*** Records provided

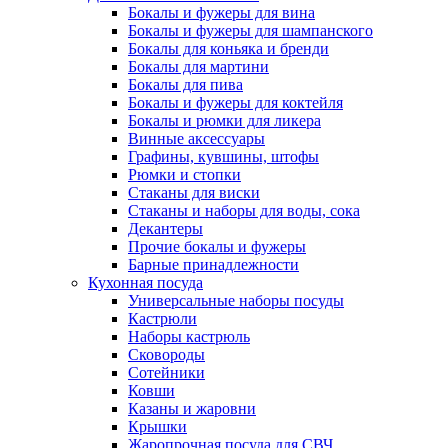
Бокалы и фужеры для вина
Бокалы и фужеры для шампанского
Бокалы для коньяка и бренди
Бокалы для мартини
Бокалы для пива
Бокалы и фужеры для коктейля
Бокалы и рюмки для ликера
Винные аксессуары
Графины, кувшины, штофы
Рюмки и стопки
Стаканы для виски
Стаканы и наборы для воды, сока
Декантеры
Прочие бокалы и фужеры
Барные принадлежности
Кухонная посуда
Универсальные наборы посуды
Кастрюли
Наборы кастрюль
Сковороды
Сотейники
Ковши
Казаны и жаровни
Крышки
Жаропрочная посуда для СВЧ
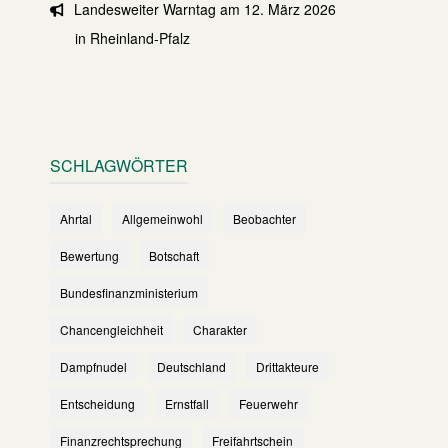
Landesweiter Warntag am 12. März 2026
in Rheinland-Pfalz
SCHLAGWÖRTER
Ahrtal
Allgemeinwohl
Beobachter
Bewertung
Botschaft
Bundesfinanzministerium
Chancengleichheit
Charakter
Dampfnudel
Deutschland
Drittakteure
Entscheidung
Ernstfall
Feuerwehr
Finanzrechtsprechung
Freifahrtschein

******

**Your objective**. Turn the stretch from the line containing "Landesweiter Warntag am 12. März 2026" through the end of the records into a Markdown table with the columns Row and Line text. Number each row and skip any blank lines.

**Result below**.
| Row | Line text |
|---|---|
| 1 | Landesweiter Warntag am 12. März 2026 |
| 2 | in Rheinland-Pfalz |
| 3 | SCHLAGWÖRTER |
| 4 | Ahrtal |
| 5 | Allgemeinwohl |
| 6 | Beobachter |
| 7 | Bewertung |
| 8 | Botschaft |
| 9 | Bundesfinanzministerium |
| 10 | Chancengleichheit |
| 11 | Charakter |
| 12 | Dampfnudel |
| 13 | Deutschland |
| 14 | Drittakteure |
| 15 | Entscheidung |
| 16 | Ernstfall |
| 17 | Feuerwehr |
| 18 | Finanzrechtsprechung |
| 19 | Freifahrtschein |